──────── Material for this task
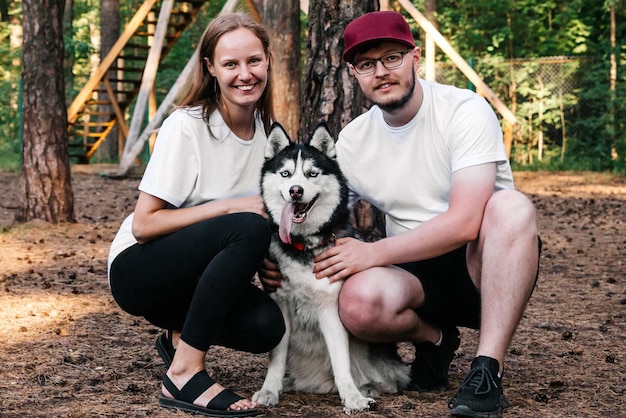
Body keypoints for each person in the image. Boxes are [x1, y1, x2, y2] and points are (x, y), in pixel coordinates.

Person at [261, 10, 541, 418]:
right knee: (357, 301)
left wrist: (372, 253)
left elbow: (466, 221)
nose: (381, 72)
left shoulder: (464, 110)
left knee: (511, 207)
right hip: (413, 274)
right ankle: (436, 339)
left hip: (483, 265)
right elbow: (318, 206)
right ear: (354, 73)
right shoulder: (355, 139)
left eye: (392, 58)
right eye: (367, 64)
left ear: (414, 56)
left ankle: (487, 369)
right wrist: (274, 253)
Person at [107, 12, 285, 417]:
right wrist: (231, 210)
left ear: (269, 60)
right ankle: (185, 374)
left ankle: (177, 337)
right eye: (230, 64)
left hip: (192, 278)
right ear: (211, 68)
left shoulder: (268, 133)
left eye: (254, 61)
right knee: (248, 222)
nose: (245, 74)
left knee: (266, 327)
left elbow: (241, 227)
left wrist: (261, 256)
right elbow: (144, 223)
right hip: (138, 270)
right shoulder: (186, 126)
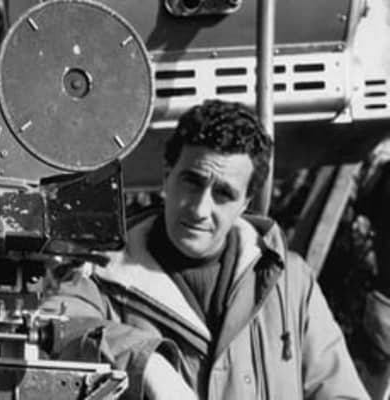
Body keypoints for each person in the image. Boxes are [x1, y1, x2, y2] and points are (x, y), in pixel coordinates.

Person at [41, 99, 369, 399]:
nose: (199, 209)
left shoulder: (290, 282)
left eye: (223, 194)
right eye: (192, 182)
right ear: (167, 176)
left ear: (246, 202)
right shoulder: (100, 272)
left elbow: (340, 392)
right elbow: (57, 325)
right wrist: (147, 363)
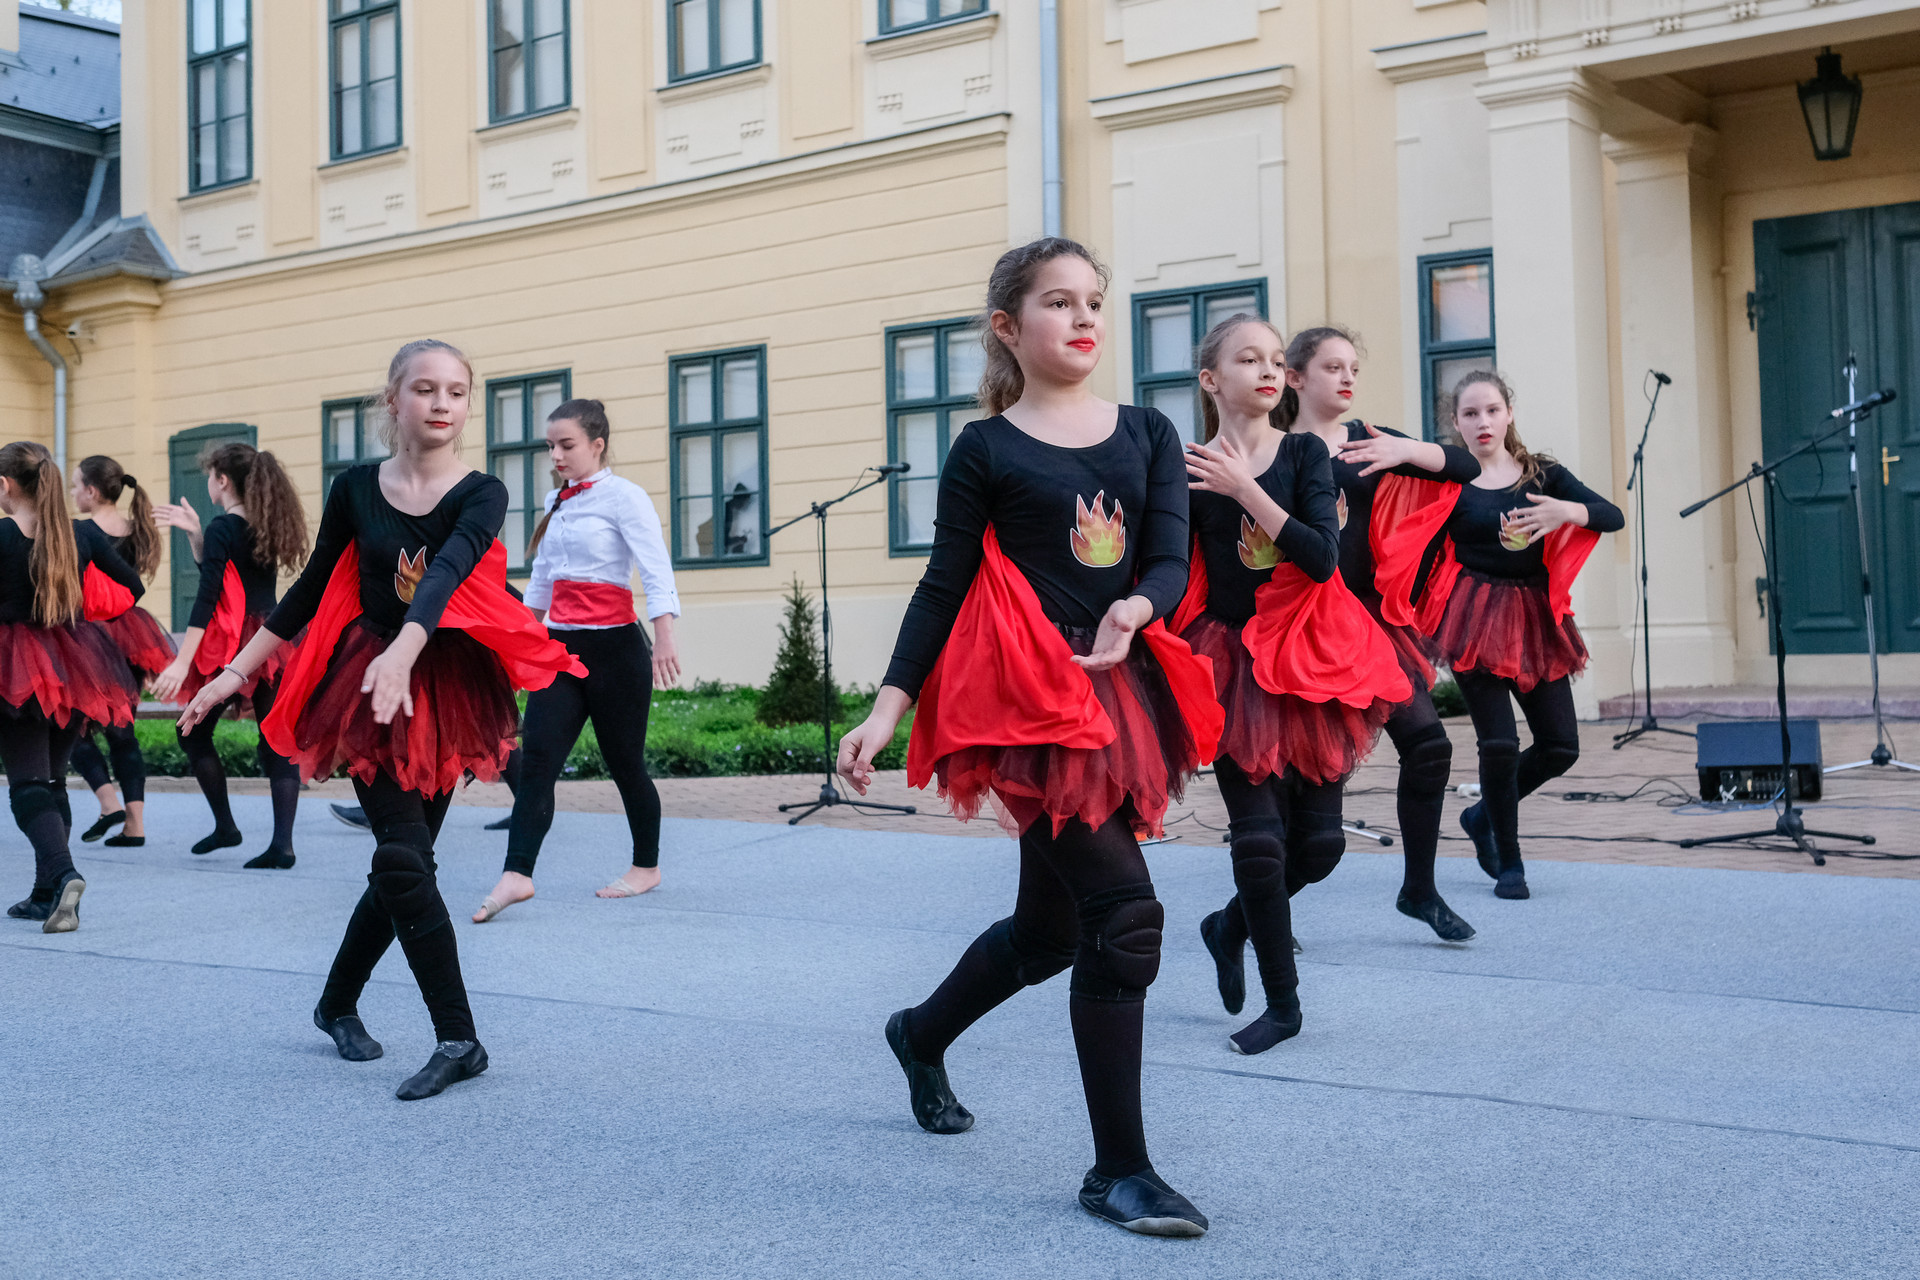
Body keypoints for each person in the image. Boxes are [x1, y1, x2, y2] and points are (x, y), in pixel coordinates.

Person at [837, 238, 1220, 1237]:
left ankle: (919, 1033)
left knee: (1051, 933)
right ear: (1009, 326)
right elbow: (943, 584)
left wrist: (1138, 605)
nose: (1083, 316)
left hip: (1115, 698)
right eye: (1059, 301)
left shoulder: (1148, 432)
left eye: (1094, 299)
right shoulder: (986, 448)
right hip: (1020, 709)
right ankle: (1119, 1170)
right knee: (1126, 916)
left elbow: (1170, 559)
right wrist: (887, 707)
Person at [180, 339, 581, 1101]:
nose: (441, 402)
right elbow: (306, 592)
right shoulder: (357, 488)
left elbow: (447, 571)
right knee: (404, 862)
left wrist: (406, 648)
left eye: (456, 391)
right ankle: (460, 1039)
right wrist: (232, 673)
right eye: (424, 388)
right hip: (366, 684)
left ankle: (335, 1003)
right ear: (392, 400)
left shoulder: (483, 492)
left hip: (443, 683)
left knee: (405, 864)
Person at [1176, 318, 1410, 1054]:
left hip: (1313, 656)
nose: (1269, 370)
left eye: (1276, 360)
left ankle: (1227, 926)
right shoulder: (1185, 468)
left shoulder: (1305, 452)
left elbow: (1319, 557)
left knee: (1320, 848)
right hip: (1230, 662)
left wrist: (1246, 490)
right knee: (1260, 843)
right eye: (1249, 359)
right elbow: (1170, 566)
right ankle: (1284, 1006)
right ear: (1212, 379)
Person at [1260, 329, 1484, 942]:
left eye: (1353, 368)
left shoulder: (1370, 440)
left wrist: (1405, 450)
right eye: (1333, 367)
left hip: (1372, 619)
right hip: (1307, 622)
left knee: (1429, 747)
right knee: (1306, 788)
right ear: (1296, 377)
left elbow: (1466, 467)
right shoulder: (1274, 447)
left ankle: (1419, 890)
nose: (1347, 378)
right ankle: (1261, 910)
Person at [1398, 370, 1622, 900]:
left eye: (1492, 410)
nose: (1483, 422)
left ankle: (1481, 816)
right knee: (1498, 744)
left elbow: (1610, 515)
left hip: (1535, 619)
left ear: (1509, 414)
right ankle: (1510, 860)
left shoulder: (1542, 474)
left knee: (1560, 746)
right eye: (1470, 413)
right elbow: (1418, 549)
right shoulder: (1450, 480)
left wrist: (1567, 510)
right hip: (1470, 617)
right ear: (1456, 423)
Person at [474, 399, 680, 923]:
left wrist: (665, 638)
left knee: (625, 764)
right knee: (538, 761)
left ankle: (646, 866)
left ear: (597, 444)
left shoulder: (625, 497)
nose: (556, 456)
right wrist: (519, 644)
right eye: (551, 446)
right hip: (560, 651)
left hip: (616, 652)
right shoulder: (557, 500)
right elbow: (541, 583)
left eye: (566, 445)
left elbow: (655, 570)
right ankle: (516, 874)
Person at [0, 441, 142, 931]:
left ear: (5, 485)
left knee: (27, 785)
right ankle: (46, 894)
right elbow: (133, 588)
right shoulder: (79, 534)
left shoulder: (3, 535)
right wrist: (82, 611)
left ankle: (63, 874)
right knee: (53, 781)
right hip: (74, 665)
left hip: (16, 672)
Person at [151, 444, 309, 868]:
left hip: (237, 643)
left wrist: (182, 660)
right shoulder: (266, 524)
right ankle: (282, 846)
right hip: (273, 638)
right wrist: (196, 536)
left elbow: (209, 595)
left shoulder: (224, 526)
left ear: (221, 480)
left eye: (210, 475)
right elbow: (227, 573)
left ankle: (226, 826)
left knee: (192, 733)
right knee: (275, 739)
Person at [68, 455, 176, 847]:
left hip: (87, 634)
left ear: (92, 491)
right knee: (122, 732)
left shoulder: (77, 531)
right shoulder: (135, 528)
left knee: (70, 727)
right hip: (130, 633)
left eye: (76, 486)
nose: (73, 493)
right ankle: (135, 825)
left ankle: (108, 802)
────────────────
| Work to be completed |
There is a run of lines above from the one with "right ear: (1296, 377)" to the one with "left hip: (237, 643)"; print exactly that run, both ends included, and nothing else.

| Solution to the exercise |
right ear: (1296, 377)
left elbow: (1466, 467)
right shoulder: (1274, 447)
left ankle: (1419, 890)
nose: (1347, 378)
right ankle: (1261, 910)
Person at [1398, 370, 1622, 900]:
left eye: (1492, 410)
nose: (1483, 422)
left ankle: (1481, 816)
right knee: (1498, 744)
left elbow: (1610, 515)
left hip: (1535, 619)
left ear: (1509, 414)
right ankle: (1510, 860)
left shoulder: (1542, 474)
left knee: (1560, 746)
right eye: (1470, 413)
right elbow: (1418, 549)
right shoulder: (1450, 480)
left wrist: (1567, 510)
right hip: (1470, 617)
right ear: (1456, 423)
Person at [474, 399, 680, 923]:
left wrist: (665, 638)
left knee: (625, 764)
right knee: (538, 761)
left ankle: (646, 866)
left ear: (597, 444)
left shoulder: (625, 497)
nose: (556, 456)
right wrist: (519, 644)
right eye: (551, 446)
right hip: (560, 651)
left hip: (616, 652)
right shoulder: (557, 500)
right elbow: (541, 583)
left eye: (566, 445)
left elbow: (655, 570)
right ankle: (516, 874)
Person at [0, 441, 142, 931]:
left ear: (5, 485)
left knee: (27, 785)
right ankle: (46, 894)
right elbow: (133, 588)
right shoulder: (79, 534)
left shoulder: (3, 535)
right wrist: (82, 611)
left ankle: (63, 874)
right knee: (53, 781)
right hip: (74, 665)
left hip: (16, 672)
Person at [151, 444, 309, 868]:
left hip: (237, 643)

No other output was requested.